Ergonomics and Injury Prevention
Motion study isn’t only about speed. One of its three core goals, alongside efficiency and scheduling, is safety. Repetitive, awkward, or forceful movements are the primary drivers of musculoskeletal disorders like tendinitis, carpal tunnel syndrome, and lower back injuries. Analyzing the motions a worker performs, and how those motions interact with the worker’s body, is the foundation of workplace ergonomics.
Traditional ergonomic assessments evaluate body posture and physical stress to flag risky work steps, but they have a limitation: they treat all workers the same. A reaching motion that’s comfortable for a tall worker might force a shorter worker into an awkward shoulder position. Newer approaches address this by creating individual physical capability profiles for each worker. The worker’s movements are captured, and the physical strain is calculated relative to that person’s specific body dimensions and strength. The results guide targeted changes, whether that means adjusting a workstation height, repositioning tools, or reassigning tasks to better-suited workers.
This individualized approach reflects a broader shift in how companies think about the relationship between productivity and health.
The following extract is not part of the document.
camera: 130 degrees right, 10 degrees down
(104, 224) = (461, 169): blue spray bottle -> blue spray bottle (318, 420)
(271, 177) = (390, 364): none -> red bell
Designing work around the human body, rather than expecting the body to adapt to the work, reduces injury rates and tends to improve output at the same time.
Modern Technology in Motion Study
The Gilbreths used film cameras. For most of the 20th century, engineers relied on video recordings and stopwatches. That’s changing fast. Computer vision and artificial intelligence now allow motion studies to be conducted automatically from standard video footage, with no sensors attached to the worker.
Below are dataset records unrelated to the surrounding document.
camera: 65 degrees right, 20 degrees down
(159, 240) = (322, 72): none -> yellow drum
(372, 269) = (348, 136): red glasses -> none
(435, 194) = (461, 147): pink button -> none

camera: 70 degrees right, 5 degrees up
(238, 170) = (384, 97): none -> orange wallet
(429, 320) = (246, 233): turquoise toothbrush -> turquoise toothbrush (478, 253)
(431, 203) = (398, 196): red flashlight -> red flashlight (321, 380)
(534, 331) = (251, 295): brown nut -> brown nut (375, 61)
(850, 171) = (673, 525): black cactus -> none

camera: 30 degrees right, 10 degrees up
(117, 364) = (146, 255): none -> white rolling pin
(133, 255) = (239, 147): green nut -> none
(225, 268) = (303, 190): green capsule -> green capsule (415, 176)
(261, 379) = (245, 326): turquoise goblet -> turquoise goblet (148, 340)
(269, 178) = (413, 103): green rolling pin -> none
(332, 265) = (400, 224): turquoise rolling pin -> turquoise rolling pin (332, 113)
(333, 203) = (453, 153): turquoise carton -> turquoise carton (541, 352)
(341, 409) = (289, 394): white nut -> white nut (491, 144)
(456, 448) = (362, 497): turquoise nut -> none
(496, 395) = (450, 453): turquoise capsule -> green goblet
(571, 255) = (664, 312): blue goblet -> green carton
One approach uses convolutional neural networks, a type of AI that can analyze video frame by frame, to classify each work element as it happens. The system watches a recording of a manual operation, identifies what the worker is doing in each moment, and assigns time values to each element automatically. This eliminates the subjectivity and labor intensity of having a human analyst manually code every movement. Cameras also have the advantage of not interfering with the worker’s natural movement, unlike wearable sensors that can alter how someone performs a task.
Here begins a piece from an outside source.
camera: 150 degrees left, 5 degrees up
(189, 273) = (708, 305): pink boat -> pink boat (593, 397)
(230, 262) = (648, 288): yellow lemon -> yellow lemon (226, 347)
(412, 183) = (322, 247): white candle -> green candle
Other systems use pose estimation, which detects the position of a worker’s joints in video footage, to evaluate body mechanics in real time. These tools can flag ergonomic risks as they happen, rather than after an injury has already occurred. Motion capture technology, once limited to film studios and biomechanics labs, is becoming practical for everyday factory floors. Combined with AI, it can assess not just whether a task is being done efficiently, but whether it’s being done safely for a specific worker’s body.
Where Motion Study Is Used Today
Manufacturing remains the most common application, particularly in assembly lines and manual operations where small improvements in movement efficiency multiply across thousands of repetitions per day. But the principles apply far beyond factories. Hospitals use motion studies to redesign surgical workflows and nursing routines. Warehouses and logistics companies analyze picking and packing operations. Construction firms study how workers interact with tools and materials on job sites. Even office environments benefit from motion analysis when redesigning workstation layouts to reduce repetitive strain.
The underlying logic is always the same: observe the work, break it into elements, separate what’s necessary from what’s wasteful, and redesign the task to be faster, easier, and safer. Whether that analysis is done with a pencil and a process chart or with AI-powered video analysis, the goal Frank and Lillian Gilbreth established over a century ago hasn’t changed.